What the task asks
Where the word "agar" appears in a line below, copy the whole line.

[[ Data for processing open ]]

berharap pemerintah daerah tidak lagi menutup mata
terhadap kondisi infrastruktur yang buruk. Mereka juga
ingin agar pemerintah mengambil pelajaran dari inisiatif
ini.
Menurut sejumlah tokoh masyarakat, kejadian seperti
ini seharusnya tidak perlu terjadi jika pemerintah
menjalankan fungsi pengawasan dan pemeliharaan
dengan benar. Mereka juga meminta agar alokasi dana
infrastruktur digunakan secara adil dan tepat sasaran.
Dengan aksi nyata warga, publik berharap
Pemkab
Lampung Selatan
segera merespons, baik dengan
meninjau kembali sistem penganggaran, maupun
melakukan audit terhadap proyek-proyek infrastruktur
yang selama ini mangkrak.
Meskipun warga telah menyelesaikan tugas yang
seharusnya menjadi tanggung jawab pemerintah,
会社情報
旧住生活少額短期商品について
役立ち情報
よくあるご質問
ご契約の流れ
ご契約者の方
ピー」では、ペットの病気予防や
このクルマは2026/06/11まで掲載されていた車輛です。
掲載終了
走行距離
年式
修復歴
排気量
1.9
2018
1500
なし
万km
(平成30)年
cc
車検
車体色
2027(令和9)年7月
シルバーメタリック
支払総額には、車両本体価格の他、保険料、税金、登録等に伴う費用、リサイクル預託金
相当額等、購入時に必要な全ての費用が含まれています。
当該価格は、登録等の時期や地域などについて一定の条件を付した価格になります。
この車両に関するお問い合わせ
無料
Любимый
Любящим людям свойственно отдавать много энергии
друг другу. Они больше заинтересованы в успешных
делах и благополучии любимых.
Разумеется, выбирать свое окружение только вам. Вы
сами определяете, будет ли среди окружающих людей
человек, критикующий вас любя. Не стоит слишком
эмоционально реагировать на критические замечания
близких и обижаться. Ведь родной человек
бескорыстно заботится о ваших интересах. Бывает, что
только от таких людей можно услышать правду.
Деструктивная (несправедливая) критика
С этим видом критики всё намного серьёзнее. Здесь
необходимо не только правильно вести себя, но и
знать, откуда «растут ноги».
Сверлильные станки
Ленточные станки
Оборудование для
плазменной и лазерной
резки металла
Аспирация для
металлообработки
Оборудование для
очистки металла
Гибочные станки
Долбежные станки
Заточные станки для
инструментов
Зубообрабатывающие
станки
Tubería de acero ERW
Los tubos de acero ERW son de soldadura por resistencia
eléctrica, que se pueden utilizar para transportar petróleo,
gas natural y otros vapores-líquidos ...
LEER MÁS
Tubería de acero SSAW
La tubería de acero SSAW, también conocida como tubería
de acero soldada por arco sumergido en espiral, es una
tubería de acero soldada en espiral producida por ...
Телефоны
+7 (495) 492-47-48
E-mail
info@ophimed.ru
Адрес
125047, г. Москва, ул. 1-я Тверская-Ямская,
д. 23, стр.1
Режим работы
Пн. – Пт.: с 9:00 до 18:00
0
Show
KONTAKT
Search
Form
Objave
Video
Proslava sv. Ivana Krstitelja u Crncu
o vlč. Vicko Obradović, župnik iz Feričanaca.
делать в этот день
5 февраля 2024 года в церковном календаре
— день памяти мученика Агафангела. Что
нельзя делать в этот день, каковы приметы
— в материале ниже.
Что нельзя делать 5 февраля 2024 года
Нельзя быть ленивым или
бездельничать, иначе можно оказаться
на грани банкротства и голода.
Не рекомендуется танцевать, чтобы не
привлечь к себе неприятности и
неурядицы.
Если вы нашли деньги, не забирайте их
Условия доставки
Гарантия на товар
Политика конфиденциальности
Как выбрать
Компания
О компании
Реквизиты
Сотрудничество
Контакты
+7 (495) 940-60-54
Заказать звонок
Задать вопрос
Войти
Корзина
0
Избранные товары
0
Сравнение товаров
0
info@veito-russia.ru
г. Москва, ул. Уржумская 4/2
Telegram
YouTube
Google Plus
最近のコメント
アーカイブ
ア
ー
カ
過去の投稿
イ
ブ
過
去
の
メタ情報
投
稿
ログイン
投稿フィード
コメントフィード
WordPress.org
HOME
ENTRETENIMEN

[[ Data for processing closed ]]

Output of the exercise
ingin agar pemerintah mengambil pelajaran dari inisiatif
dengan benar. Mereka juga meminta agar alokasi dana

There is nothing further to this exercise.